9. Foster the efficient use of an oversized housing stock that generates unused homes and people without homes

It is not enough to appeal to ecological urban development and bioclimatic building when one of the main problems to be solved is the management of a low-quality, over-sized and inefficiently used housing stock that pitches unused homes against people without homes. This is by no means an easy problem to solve and it calls for measures of several different kinds. Some are quite obvious, such as strengthening social housing, not with new developments but by reusing the enormous stock of unoccupied or secondary properties and housing for this purpose. This will require housing needs and availability to be inventoried in order to properly plan and regulate the use of unoccupied or underused housing, establishing appropriate records to end with the current statistical vacuum regarding the use and status of the housing stock and rental market (covered only by information compiled during the census every ten years). These plans for the reuse of the underused property heritage should consider both regenerating and improving that stock and demolishing illegal buildings and those that are poorly adapted to users and the environment.

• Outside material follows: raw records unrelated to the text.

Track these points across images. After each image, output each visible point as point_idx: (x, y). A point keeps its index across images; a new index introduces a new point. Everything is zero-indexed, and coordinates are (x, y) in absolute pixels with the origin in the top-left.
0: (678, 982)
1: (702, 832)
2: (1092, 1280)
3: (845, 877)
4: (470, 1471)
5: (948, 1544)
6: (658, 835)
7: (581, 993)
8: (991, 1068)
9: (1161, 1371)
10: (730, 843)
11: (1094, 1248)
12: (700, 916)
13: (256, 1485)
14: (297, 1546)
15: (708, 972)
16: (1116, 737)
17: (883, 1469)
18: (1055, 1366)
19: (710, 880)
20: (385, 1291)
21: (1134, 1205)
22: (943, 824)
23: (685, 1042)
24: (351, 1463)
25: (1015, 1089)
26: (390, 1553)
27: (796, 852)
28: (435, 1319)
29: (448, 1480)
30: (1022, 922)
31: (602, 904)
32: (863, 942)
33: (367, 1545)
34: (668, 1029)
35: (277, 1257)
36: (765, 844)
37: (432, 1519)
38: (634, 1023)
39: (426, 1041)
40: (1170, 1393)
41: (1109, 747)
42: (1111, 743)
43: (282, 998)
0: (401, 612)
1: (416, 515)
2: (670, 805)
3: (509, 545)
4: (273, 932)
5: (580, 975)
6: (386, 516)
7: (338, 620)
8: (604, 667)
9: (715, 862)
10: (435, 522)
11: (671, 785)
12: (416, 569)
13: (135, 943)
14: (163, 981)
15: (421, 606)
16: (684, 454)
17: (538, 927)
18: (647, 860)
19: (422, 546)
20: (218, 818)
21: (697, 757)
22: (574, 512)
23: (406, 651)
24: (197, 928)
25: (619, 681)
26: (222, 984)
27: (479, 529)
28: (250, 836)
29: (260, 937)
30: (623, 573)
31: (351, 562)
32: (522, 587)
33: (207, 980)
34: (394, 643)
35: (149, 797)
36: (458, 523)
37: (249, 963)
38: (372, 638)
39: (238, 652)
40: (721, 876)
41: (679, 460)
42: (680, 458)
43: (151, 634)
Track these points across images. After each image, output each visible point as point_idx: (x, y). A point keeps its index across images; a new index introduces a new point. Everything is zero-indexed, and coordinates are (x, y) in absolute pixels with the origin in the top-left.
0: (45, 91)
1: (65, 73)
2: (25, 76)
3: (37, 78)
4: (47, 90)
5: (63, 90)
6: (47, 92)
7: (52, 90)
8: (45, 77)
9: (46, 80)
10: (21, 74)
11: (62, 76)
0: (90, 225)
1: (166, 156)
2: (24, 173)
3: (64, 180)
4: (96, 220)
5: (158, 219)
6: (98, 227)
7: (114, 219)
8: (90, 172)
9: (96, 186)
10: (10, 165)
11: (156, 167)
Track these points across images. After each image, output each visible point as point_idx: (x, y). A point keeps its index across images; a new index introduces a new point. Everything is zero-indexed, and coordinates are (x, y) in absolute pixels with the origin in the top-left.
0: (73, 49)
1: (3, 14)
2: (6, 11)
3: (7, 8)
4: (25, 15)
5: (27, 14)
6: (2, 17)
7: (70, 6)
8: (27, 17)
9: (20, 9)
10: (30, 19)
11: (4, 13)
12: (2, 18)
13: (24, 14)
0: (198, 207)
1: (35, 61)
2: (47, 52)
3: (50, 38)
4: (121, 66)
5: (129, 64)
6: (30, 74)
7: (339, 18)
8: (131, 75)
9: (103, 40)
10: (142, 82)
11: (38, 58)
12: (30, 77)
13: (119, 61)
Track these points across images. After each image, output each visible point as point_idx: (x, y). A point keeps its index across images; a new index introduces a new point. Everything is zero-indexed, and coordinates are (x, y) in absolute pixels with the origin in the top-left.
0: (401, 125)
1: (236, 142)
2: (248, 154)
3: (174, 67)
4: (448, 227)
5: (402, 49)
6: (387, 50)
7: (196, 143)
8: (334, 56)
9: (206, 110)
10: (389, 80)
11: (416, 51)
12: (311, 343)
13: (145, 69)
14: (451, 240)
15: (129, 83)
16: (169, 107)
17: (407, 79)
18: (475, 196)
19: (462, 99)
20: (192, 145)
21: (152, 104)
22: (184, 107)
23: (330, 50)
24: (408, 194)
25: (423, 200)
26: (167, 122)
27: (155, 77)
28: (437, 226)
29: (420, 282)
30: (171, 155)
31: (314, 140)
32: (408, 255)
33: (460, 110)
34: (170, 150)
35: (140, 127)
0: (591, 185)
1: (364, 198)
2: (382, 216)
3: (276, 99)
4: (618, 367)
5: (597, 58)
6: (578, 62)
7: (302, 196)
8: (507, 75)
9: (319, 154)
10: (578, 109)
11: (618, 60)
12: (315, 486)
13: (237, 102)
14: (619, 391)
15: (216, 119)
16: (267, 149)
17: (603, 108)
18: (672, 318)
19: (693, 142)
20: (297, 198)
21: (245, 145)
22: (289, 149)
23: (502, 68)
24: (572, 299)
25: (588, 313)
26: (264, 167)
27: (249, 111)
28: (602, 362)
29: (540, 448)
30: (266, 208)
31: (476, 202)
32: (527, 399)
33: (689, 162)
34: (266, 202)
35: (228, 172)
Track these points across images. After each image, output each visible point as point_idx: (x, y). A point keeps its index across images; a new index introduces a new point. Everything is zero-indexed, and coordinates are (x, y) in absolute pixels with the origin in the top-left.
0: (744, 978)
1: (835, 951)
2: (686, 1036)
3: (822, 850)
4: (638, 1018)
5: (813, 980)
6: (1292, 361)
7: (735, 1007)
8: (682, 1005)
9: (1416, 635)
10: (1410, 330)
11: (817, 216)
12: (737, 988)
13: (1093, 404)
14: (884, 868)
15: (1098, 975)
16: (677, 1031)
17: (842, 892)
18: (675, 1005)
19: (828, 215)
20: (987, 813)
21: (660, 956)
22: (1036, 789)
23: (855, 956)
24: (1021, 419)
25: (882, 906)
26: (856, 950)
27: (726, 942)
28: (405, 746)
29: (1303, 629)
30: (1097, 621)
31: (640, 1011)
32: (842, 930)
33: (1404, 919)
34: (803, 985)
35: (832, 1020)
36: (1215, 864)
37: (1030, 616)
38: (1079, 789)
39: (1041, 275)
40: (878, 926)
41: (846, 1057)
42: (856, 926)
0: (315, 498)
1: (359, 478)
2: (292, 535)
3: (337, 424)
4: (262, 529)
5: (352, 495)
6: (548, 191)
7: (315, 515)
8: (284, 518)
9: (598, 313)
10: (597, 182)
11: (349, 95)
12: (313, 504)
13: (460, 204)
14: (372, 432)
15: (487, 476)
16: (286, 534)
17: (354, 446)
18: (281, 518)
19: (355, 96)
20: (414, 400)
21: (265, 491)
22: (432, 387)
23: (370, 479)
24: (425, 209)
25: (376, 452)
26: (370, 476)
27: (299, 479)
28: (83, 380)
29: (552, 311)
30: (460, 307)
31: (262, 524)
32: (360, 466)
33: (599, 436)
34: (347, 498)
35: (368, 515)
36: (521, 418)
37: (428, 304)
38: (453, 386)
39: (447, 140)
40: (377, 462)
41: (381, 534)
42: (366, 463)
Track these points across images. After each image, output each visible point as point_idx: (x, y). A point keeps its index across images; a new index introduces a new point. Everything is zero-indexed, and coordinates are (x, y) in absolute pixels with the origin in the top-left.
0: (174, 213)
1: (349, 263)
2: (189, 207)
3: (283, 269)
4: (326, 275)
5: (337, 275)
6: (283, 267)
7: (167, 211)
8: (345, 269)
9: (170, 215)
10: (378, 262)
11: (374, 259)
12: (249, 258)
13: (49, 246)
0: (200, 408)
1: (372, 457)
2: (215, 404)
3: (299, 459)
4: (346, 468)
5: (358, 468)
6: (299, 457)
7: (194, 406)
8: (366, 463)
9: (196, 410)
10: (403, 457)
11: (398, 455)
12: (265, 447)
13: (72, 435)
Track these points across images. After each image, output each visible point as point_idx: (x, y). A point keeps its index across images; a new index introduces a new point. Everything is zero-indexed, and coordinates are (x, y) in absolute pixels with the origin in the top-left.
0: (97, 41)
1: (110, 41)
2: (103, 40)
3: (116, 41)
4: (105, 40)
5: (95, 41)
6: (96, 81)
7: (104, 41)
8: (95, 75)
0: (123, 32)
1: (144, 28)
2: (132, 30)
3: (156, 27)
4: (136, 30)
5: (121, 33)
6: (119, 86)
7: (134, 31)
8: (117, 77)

The success of these plans calls for an institutional framework and policies that, unlike those that have predominated to date, deactivate corruption and lawlessness, while promoting the regeneration and efficient use of the territory and built stock compared with new building. That opt for habitability over the quest for capital gains, architecture in accordance with the environment over the reigning universal style, rented housing over home ownership, social housing over the free market. In short, the aim should be to diversify both the property model and the financial model, opening up people's limited investment options, who to date have channelled their savings into building. Such changes in the institutional framework and policies clearly go beyond the field of urban and spatial planning, calling for firm support from all the authorities involved, which can only be achieved by means of a true national agreement or pact that affirms its priority at all levels.